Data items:
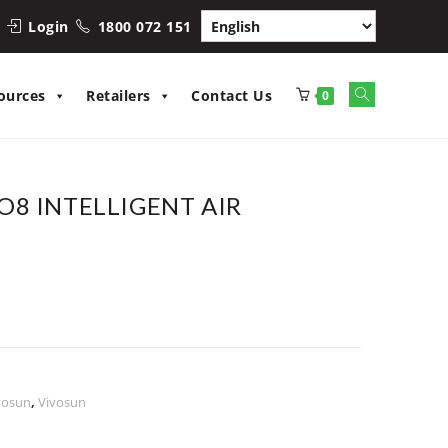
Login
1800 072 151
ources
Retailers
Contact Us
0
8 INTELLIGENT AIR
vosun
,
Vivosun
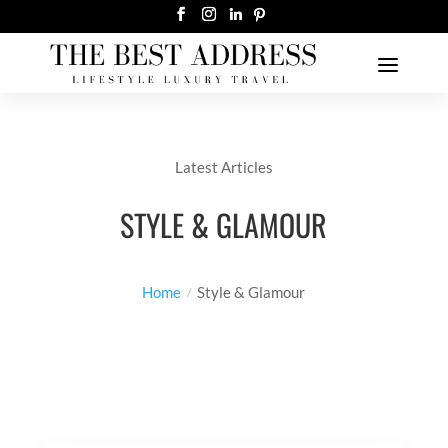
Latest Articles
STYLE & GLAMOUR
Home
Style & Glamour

==

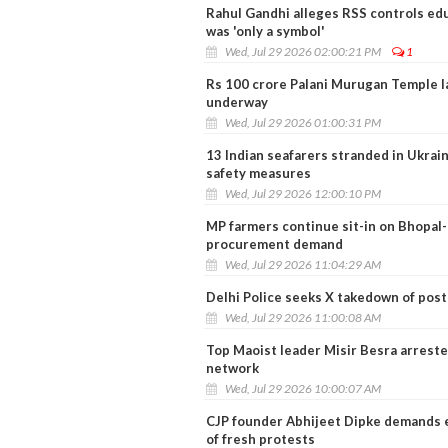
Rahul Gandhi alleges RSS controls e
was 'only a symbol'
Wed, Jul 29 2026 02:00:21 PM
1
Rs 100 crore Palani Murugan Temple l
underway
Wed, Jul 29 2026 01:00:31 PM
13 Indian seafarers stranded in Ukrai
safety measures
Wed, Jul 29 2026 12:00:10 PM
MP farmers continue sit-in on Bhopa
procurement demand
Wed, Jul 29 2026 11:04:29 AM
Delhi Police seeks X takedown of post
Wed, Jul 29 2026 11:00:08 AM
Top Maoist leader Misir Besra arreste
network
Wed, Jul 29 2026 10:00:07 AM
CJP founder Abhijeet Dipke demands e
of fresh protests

> Instructions for the task
Of all the entries above, retype exactly the lines from the line with "Wed, Jul 29 2026 11:04:29 AM" to the line with "of fresh protests", both included, and no others.

> Answer to this task
Wed, Jul 29 2026 11:04:29 AM
Delhi Police seeks X takedown of post
Wed, Jul 29 2026 11:00:08 AM
Top Maoist leader Misir Besra arreste
network
Wed, Jul 29 2026 10:00:07 AM
CJP founder Abhijeet Dipke demands e
of fresh protests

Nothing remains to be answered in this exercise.